In the face of the weight of world opinion that he was unlawfully obstructing the transition to a new administration, perhaps a stance that word directly communicated by the Almighty was his motivation, became a recourse ascribing rationale for the ugliness to Gbagbo and those who continued to be his supporters. And maybe not all that shockingly, the Christian angle found resonance on American soil as well, won’t you know. Not in the official U.S. government position, which mirrored all those others in the world community standing up for lawful process, but from a few of the usual suspects. The New York Times cited three crusaders for whom the Ivory Coast election results apparently meant zilch: Sen. James Inhofe, Republican of Oklahoma; Pat Robertson; and Glenn Beck. Robertson, in fact (again, what else is new?) made no secret of his revulsion over the prospect of Ouattara, a Muslim, assuming leadership of the country(Robertson having previously treated us to his broad-brush indictment of the Muslim world).

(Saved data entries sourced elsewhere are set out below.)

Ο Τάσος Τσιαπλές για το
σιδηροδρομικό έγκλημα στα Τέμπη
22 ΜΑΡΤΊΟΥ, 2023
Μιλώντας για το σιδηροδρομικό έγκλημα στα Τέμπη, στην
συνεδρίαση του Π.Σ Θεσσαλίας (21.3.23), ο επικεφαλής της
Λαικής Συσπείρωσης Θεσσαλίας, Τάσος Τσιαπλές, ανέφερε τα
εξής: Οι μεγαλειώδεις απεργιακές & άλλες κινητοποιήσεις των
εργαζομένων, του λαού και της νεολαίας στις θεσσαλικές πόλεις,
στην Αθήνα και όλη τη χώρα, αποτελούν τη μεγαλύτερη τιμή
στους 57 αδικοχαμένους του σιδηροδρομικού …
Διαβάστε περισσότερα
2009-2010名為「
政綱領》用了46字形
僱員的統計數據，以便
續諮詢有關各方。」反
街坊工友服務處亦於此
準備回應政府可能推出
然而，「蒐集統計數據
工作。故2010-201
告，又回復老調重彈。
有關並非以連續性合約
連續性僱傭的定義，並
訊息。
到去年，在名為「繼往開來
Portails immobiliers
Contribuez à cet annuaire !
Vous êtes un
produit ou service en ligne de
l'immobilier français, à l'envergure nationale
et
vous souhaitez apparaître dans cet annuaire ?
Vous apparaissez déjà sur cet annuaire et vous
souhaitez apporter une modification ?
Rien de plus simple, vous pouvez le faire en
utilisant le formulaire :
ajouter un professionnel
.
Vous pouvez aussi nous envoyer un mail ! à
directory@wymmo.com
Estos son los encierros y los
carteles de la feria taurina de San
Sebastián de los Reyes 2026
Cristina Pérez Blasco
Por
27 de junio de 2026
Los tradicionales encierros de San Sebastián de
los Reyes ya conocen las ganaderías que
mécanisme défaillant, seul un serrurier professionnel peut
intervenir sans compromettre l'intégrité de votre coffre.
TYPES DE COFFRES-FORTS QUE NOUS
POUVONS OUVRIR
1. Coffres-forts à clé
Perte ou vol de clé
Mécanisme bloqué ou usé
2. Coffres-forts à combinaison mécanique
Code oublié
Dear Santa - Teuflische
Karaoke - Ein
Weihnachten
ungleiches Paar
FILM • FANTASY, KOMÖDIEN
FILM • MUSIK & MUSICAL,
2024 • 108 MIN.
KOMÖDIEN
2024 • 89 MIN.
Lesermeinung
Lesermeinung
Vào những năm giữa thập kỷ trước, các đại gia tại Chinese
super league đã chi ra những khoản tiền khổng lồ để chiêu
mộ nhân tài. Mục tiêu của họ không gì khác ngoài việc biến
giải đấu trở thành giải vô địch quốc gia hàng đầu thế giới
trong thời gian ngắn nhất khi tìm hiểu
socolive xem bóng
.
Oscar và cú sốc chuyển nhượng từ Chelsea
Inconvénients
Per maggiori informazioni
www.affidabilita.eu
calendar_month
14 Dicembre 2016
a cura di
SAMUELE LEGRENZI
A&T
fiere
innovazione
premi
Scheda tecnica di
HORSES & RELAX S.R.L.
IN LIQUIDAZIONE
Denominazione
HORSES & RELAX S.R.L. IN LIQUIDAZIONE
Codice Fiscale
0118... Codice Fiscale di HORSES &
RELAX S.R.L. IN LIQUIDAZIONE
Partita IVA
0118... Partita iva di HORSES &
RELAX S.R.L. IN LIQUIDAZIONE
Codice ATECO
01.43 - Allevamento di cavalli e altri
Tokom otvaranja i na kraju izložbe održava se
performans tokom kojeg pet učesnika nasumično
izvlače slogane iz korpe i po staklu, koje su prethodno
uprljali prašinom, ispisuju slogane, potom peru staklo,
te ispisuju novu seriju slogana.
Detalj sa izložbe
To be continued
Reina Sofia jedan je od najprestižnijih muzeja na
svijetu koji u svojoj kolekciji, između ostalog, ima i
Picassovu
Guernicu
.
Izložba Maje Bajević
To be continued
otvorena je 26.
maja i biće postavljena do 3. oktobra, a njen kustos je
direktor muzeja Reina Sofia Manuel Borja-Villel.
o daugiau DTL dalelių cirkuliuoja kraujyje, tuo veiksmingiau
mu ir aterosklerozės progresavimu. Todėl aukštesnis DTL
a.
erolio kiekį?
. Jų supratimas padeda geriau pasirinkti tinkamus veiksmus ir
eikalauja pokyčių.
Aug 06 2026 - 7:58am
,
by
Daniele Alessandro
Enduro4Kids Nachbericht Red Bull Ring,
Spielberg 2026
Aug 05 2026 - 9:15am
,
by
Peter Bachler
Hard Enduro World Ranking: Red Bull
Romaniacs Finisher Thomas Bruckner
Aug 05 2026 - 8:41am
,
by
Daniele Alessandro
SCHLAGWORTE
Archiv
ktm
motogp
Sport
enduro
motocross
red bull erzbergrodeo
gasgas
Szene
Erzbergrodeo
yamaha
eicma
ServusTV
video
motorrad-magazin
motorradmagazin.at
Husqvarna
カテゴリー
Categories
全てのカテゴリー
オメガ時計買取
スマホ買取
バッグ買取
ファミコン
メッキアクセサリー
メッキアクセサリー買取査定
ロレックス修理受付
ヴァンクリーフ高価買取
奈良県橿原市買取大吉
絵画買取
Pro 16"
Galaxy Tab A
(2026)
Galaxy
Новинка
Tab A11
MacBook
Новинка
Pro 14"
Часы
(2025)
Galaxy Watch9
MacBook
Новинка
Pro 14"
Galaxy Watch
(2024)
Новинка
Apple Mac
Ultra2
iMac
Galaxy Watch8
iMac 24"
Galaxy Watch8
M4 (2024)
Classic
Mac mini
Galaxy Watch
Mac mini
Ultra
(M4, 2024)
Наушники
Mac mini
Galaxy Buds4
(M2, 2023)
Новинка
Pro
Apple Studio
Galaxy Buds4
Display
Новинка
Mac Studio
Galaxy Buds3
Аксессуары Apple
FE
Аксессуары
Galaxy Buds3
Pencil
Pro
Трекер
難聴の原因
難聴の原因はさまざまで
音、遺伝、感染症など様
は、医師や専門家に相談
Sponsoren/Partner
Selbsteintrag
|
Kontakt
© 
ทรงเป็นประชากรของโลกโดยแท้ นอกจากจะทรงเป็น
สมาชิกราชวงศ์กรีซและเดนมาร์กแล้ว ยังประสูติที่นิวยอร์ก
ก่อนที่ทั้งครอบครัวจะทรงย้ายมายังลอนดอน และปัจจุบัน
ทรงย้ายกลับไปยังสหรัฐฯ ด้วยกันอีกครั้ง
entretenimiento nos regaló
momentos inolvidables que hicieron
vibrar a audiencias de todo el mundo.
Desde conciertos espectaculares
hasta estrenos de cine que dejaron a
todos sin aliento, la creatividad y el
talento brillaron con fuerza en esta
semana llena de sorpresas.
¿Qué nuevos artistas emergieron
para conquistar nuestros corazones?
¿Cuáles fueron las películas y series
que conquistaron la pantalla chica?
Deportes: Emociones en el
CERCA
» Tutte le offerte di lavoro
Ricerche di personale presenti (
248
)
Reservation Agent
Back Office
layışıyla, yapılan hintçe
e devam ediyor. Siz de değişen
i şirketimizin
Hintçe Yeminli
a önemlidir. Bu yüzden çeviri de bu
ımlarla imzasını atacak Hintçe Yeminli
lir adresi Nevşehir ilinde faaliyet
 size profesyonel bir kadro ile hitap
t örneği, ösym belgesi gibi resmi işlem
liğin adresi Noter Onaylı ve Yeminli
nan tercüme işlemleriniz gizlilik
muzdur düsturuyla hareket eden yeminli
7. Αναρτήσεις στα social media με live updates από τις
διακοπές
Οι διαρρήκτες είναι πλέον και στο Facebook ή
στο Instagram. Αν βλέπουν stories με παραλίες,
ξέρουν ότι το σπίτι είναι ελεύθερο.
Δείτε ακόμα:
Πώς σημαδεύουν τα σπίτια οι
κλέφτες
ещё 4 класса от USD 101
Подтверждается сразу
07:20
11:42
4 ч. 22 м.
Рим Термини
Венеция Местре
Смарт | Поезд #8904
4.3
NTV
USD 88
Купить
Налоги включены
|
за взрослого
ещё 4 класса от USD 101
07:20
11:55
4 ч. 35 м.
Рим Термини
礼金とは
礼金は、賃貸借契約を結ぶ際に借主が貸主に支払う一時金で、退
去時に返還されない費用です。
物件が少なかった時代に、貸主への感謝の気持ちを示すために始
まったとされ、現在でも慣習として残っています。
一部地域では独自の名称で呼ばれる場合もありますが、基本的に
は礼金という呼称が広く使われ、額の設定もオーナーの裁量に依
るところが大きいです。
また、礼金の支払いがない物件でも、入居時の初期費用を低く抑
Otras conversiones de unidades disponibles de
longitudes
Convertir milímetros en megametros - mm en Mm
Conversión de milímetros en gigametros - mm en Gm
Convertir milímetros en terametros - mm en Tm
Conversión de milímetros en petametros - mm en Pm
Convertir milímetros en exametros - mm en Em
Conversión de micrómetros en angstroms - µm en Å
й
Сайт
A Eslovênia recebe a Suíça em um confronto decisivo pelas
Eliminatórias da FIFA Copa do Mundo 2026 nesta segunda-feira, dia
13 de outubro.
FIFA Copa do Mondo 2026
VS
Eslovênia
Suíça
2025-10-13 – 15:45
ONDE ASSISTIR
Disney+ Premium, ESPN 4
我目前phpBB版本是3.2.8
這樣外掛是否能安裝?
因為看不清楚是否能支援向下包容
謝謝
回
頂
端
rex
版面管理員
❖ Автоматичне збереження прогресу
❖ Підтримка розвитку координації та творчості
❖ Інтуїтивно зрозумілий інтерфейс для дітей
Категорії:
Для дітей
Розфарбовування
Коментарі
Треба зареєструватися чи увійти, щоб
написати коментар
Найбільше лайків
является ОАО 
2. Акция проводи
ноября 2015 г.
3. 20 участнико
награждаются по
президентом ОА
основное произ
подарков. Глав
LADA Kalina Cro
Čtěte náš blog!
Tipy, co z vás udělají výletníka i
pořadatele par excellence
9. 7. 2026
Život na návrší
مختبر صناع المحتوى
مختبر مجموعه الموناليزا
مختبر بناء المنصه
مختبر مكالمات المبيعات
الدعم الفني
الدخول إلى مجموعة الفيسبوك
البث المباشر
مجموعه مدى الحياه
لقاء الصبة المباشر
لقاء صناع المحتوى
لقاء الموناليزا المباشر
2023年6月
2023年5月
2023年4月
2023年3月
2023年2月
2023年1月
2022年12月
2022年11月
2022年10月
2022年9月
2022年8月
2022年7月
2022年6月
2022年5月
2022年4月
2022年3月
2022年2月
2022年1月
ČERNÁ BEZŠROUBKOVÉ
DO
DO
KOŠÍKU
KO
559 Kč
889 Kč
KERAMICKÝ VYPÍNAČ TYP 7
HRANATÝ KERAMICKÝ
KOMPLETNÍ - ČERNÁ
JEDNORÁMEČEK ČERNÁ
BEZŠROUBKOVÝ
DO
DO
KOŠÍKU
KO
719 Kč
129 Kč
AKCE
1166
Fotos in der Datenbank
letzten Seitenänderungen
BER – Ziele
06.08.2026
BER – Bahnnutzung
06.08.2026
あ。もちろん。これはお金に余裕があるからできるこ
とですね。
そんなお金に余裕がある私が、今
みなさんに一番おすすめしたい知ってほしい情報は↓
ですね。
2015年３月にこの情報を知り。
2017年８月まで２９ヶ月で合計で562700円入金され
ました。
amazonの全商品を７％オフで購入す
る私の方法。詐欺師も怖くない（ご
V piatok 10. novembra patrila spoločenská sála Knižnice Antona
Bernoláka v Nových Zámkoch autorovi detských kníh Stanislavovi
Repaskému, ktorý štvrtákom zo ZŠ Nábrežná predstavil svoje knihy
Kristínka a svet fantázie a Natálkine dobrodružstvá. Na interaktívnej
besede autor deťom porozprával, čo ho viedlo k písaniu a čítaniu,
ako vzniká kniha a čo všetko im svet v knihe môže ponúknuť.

All of that political and/or religious games-playing aside, however, what became cold reality was the cost, human and otherwise, of Gbagbo’s willful intransigence. Late in March, roughly a couple of weeks before French helicopter bombing attacks helped to smoke Gbagbo out from his bunker in Abidjan, a U.N. source gave the death toll from the presidential succession unrest as more than 460. There were claims being made of atrocities committed on both sides, Gbagbo’s and Ouattara’s. But clearly the spark for all the unnecessary mayhem was Gbagbo’s maniacal insistence that there was something redeemable in the abhorrent position he had assumed. Beyond such needless carnage, a further 800,000 persons were reported displaced. Not to mention the country’s economy in shambles, including a banking system pretty much ground to a halt.
Pray tell, where does a reputedly sophisticated man of letters get off visiting misery like that on his own people, compounding the savagery with nonsense about doing God’s will? Or maybe that flattering assessment of Gbagbo ought be dispensed with, in favor of the comment of one American university professor quoted in the Times: “Those few evangelicals who do know who Gbagbo is think he’s a ruthless crook.”
A few years ago when we suggested here that Zimbabwe’s Robert Mugabe had outlived his usefulness and needed to exit the stage, one guy who very well might have been expressing a more broadly held view, took exception. It was all about some perceived obligation we have to leave the African brother be…come what may. What malarkey! There’s really nothing to be proud of in advocating a purely ethnicity-driven absolution for despicable conduct on the part of so-called leaders. When the “brothers” are found wanting, when they abuse the mandate of high office to act with a certain propriety, they should face being tarred and feathered like any other abuser of privilege.
Even discounting whatever, by way of transgressions before last November, might be justifiably laid at his door, Laurent Gbagbo’s behavior following his election defeat was altogether disgraceful. That some, even in these parts, have sought to excuse his actions on those specious grounds, is but the kind of distraction we have come to expect from those all-too-familiar sources. Gbagbo, God-fearing or not, should be made to pay in full measure for what he perpetrated on his countrymen.